Chiu Po-Hsiang, Hripcsak George
Department of Biomedical Informatics, Columbia University, 622 W. 168th Street, New York, NY, USA.
J Biomed Inform. 2017 Jun;70:35-51. doi: 10.1016/j.jbi.2017.04.009. Epub 2017 Apr 12.
In data-driven phenotyping, a core computational task is to identify medical concepts and their variations from sources of electronic health records (EHR) to stratify phenotypic cohorts. A conventional analytic framework for phenotyping largely uses a manual knowledge engineering approach or a supervised learning approach where clinical cases are represented by variables encompassing diagnoses, medicinal treatments and laboratory tests, among others. In such a framework, tasks associated with feature engineering and data annotation remain a tedious and expensive exercise, resulting in poor scalability. In addition, certain clinical conditions, such as those that are rare and acute in nature, may never accumulate sufficient data over time, which poses a challenge to establishing accurate and informative statistical models. In this paper, we use infectious diseases as the domain of study to demonstrate a hierarchical learning method based on ensemble learning that attempts to address these issues through feature abstraction. We use a sparse annotation set to train and evaluate many phenotypes at once, which we call bulk learning. In this batch-phenotyping framework, disease cohort definitions can be learned from within the abstract feature space established by using multiple diseases as a substrate and diagnostic codes as surrogates. In particular, using surrogate labels for model training renders possible its subsequent evaluation using only a sparse annotated sample. Moreover, statistical models can be trained and evaluated, using the same sparse annotation, from within the abstract feature space of low dimensionality that encapsulates the shared clinical traits of these target diseases, collectively referred to as the bulk learning set.

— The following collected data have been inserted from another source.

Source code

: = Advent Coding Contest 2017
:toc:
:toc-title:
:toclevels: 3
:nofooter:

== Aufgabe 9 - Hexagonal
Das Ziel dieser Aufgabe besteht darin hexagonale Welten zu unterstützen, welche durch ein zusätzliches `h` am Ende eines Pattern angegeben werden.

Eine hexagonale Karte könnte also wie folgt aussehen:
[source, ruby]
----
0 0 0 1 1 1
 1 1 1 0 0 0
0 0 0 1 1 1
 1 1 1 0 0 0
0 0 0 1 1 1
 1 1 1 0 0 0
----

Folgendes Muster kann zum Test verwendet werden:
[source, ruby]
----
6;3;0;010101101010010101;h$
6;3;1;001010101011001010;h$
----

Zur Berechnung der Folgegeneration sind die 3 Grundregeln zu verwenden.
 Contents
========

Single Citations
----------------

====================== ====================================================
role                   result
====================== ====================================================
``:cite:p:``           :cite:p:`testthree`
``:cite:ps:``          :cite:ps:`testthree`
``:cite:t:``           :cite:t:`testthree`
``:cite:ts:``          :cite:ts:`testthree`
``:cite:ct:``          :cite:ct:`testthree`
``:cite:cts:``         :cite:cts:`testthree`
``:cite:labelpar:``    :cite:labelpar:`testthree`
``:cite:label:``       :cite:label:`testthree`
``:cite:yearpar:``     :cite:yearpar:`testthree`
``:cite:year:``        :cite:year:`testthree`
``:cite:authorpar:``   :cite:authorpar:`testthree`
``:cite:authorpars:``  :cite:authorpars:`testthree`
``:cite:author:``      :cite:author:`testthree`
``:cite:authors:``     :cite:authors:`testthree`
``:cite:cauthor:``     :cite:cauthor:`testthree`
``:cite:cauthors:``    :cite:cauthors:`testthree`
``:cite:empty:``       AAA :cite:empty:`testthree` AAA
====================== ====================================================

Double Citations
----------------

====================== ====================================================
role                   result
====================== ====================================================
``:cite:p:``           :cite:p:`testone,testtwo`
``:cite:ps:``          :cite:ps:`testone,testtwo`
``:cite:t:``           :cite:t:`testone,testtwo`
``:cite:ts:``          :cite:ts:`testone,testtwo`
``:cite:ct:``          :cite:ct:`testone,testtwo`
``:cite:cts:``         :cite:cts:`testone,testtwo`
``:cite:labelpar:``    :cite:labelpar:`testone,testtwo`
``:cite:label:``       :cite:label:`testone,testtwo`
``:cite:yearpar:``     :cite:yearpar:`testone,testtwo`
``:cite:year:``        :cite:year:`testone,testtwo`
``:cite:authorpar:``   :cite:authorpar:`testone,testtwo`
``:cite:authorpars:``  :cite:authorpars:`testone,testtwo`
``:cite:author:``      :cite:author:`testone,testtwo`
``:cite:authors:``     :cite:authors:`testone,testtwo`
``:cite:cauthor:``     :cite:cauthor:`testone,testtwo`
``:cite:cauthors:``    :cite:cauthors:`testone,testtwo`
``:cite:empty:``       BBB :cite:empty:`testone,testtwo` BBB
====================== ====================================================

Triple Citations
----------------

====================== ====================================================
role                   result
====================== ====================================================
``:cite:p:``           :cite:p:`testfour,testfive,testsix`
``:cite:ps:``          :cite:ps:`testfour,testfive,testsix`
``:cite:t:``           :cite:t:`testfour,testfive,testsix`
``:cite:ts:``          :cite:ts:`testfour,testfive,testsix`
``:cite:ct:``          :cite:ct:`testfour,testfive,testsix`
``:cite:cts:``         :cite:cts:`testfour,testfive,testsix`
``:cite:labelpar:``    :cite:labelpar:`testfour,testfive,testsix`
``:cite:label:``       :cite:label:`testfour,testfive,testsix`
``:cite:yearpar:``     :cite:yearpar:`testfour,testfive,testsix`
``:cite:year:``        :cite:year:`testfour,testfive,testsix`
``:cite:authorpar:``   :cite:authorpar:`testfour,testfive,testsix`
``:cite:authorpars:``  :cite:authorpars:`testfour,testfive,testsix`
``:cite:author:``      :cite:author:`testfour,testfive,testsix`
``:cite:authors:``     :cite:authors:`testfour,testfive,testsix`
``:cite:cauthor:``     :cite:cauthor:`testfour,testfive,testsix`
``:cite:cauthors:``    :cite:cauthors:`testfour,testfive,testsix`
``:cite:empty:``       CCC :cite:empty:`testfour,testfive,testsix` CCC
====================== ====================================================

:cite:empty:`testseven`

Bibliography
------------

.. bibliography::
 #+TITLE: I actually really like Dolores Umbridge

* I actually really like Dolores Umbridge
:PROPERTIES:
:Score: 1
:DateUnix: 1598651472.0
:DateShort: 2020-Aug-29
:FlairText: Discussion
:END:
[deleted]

在数据驱动的表型分析中,一个核心计算任务是从电子健康记录(EHR)源中识别医学概念及其变体,以对表型队列进行分层。传统的表型分析框架主要使用手动知识工程方法或监督学习方法,其中临床病例由包括诊断、药物治疗和实验室检查等变量表示。在这样的框架中,与特征工程和数据注释相关的任务仍然是一项繁琐且昂贵的工作,导致可扩展性较差。此外,某些临床病症,例如那些罕见且急性的病症,可能永远无法随着时间积累足够的数据,这对建立准确且信息丰富的统计模型构成了挑战。在本文中,我们以传染病作为研究领域,展示一种基于集成学习的分层学习方法,该方法试图通过特征抽象来解决这些问题。我们使用一个稀疏注释集来一次性训练和评估多个表型,我们将其称为批量学习。在这个批量表型分析框架中,可以从以多种疾病为基础、诊断代码为替代物建立的抽象特征空间中学习疾病队列定义。特别是,使用替代标签进行模型训练使得随后仅使用稀疏注释样本进行评估成为可能。此外,可以在封装这些目标疾病共同临床特征的低维抽象特征空间内(统称为批量学习集),使用相同的稀疏注释来训练和评估统计模型。